:: Extract to read

Cognitive Dysfunction in Senior Dogs
After a lifetime of excited tail wagging, loyal companionship and memorable moments with your dog, you come home from work and your buddy is no longer at the front door to greet you.
Rover's sacked out on his doggy bed snoozing away, while you stand there wondering what has happened. Where did the display of liveliness and affection go that you've come to find irresistible?
Sure, he's getting a little gray around the muzzle, he walks a little slower and last week he wasn't interested in a game of catch. Your dog's changing behavior may be more than simply aging. Pet owners may be unaware of a common condition called cognitive dysfunction syndrome (CDS), similar to Alzheimer's disease in humans.
"Cognitive dysfunction syndrome is related to the aging of the dog's brain," explains Gary Landsberg, DVM, BSc, veterinary behaviorist at North Toronto Animal Clinic in Thornhill, Ontario, Canada. "No one knows the exact cause, but beta-amyloid peptides (protein) are present in the brain, as well as an increase in toxic free radicals and possible circulatory problems that contribute to neurons dying off with signs of aging and dementia."
The brain ages like any other organ in the body, resulting in a deterioration of how your dog thinks, learns and remembers, which in turn alters both your life and your dog's.
If you want to test your own dog for this condition, here's an informal test you can conduct on your own.
"Take a dog, show him two different containers, one orange and one green," says Dr. Landsberg. "Cover them up, put food underneath one of them. The dog must learn which container covers the food. Older dogs and younger dogs can get that pretty much the same. Then if you change it, the older dog doesn't get it."
This experiment highlights the point that older dogs have a harder time competing due to deficits in learning abilities.
There are a number of clinical signs of cognitive dysfunction syndrome that include the following:
- Altered response to family members
- Disorientation or confusion
- Difficulty navigating the environment, such as climbing stairs
- Sleep changes
- House soiling
- Activity changes
- Excessive panting
- Restlessness, pacing and confusion
- Reduced interest in food
- Excessive drinking and urinating
Not all dogs that experience this condition will show all of the above signs.
You can help your dog with CDS. Routine activities can be calming to dogs with this disease and make them more comfortable at home. Don't rearrange the furniture as that can be upsetting to an older dog. Get rid of clutter in order to provide wider pathways for your dog that might not be so steady on his feet. Develop a routine schedule for feeding, watering and walking.
If you suspect your geriatric dog might be suffering from CDS, make an appointment with your veterinarian for an examination, along with laboratory tests that include blood and urine, to rule out other possible causes. Any additional tests would only be performed if the veterinarian finds some other problem.

::::
:: Information shown

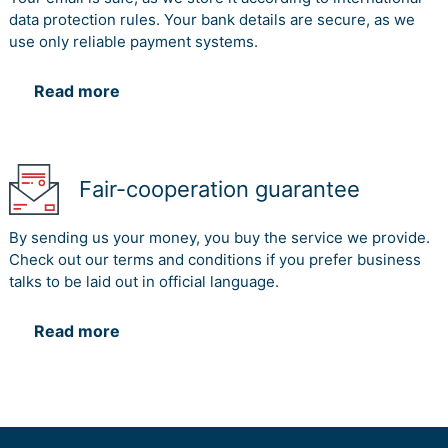
data protection rules. Your bank details are secure, as we
use only reliable payment systems.
Read more
Fair-cooperation guarantee
By sending us your money, you buy the service we provide.
Check out our terms and conditions if you prefer business
talks to be laid out in official language.
Read more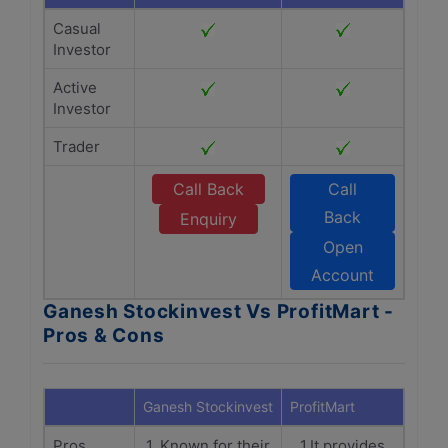
Casual
Investor
Active
Investor
Trader
Call Back
Call
Back
Enquiry
Open
Account
Ganesh Stockinvest Vs ProfitMart -
Pros & Cons
Ganesh Stockinvest
ProfitMart
Pros
1. Known for their
1.It provides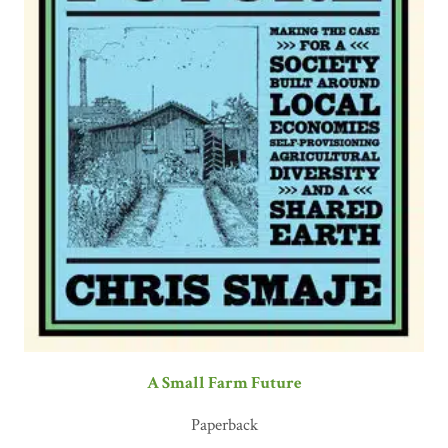
A Small Farm Future
Paperback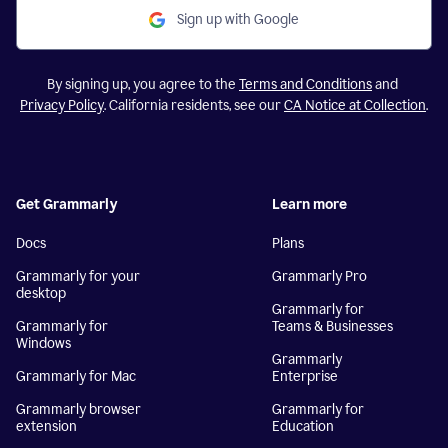
Sign up with Google
By signing up, you agree to the
Terms and Conditions
and
Privacy Policy
. California residents, see our
CA Notice at Collection
.
Get Grammarly
Learn more
Docs
Plans
Grammarly for your
Grammarly Pro
desktop
Grammarly for
Grammarly for
Teams & Businesses
Windows
Grammarly
Grammarly for Mac
Enterprise
Grammarly browser
Grammarly for
extension
Education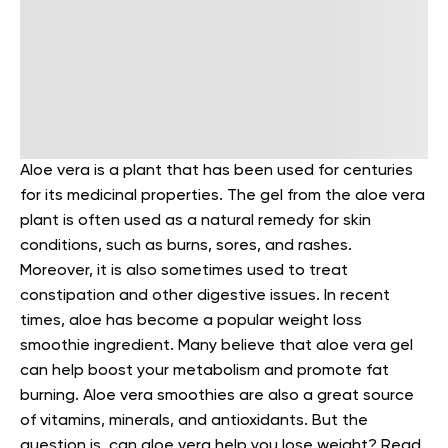
Aloe vera is a plant that has been used for centuries
for its medicinal properties. The gel from the aloe vera
plant is often used as a natural remedy for skin
conditions, such as burns, sores, and rashes.
Moreover, it is also sometimes used to treat
constipation and other digestive issues.
In recent
times, aloe has become a popular weight loss
smoothie ingredient. Many believe that aloe vera gel
can help boost your metabolism and promote fat
burning. Aloe vera smoothies are also a great source
of vitamins, minerals, and antioxidants.
But the
question is, can aloe vera help you lose weight? Read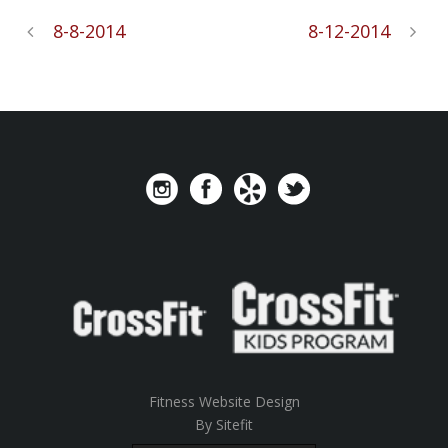
8-8-2014
8-12-2014
Fitness Website Design
By Sitefit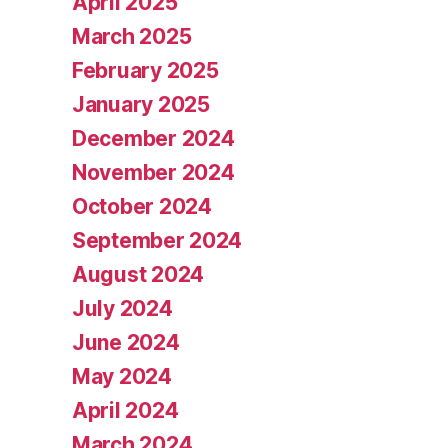
April 2025
March 2025
February 2025
January 2025
December 2024
November 2024
October 2024
September 2024
August 2024
July 2024
June 2024
May 2024
April 2024
March 2024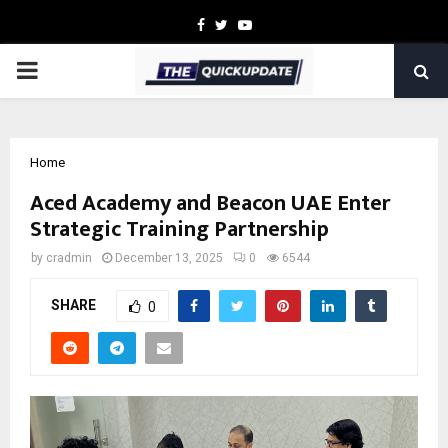
Facebook
Twitter
Youtube
PRIMARY
MENU
Home
Aced Academy and Beacon UAE Enter
Strategic Training Partnership
by
cradmin
December 13, 2025
0
6544
SHARE
0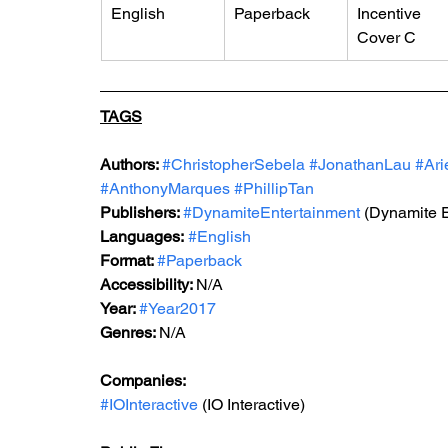
English
Paperback
Incentive 
Cover C
TAGS
Authors: 
#ChristopherSebela
#JonathanLau
#Ari
#AnthonyMarques
#PhillipTan
Publishers: 
#DynamiteEntertainment
 (Dynamite 
Languages:
#English
Format: 
#Paperback
Accessibility: 
N/A
Year: 
#Year2017
Genres: 
N/A
Companies:
#IOInteractive
 (IO Interactive)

::::

Please write the next part of the piece on cognitive dysfunction in senior dogs, starting right after its final sentence.

Dean Henricks, DVM, president of the California Veterinary Medical Association in Sacramento, Calif, stresses that while medications and an antioxidant diet can help offset the symptoms of CDS, ultimately there is no cure.
The results of medication and diet are unpredictable. "I have used medication and diet and seen no effect. Then again, I've used the same medications and diet and seen less cognitive deficits," says Dr. Henricks.
"We just finished testing Senilife and Novofit (Sam-e) medications that show improved learning and memory," says Dr. Landsberg. "There is also Selegeline (Anipryl), which has been shown to improve CDS with this drug therapy. These medications are all licensed and tested in laboratories."
If these medications don't work, and your dog is waking up at night, treat the signs and give a sleep aid. It's always a good idea to treat the medical problems, but because they're older dogs, they may also have health issues such as arthritis. Then you need to find new ways to keep them active while treating their arthritis.
In addition to medication, another recommended treatment for dogs experiencing CDS is more physical activity, good food, and more brain enrichment such as food puzzles, games, and agility training. Physical and mental activity keeps the brain active.
Seldom is CDS life threatening in itself, but the disease can affect the bond between dog and owner if your pet is disoriented. You may find that your interaction and you and your dog's quality of life is not what it used to be.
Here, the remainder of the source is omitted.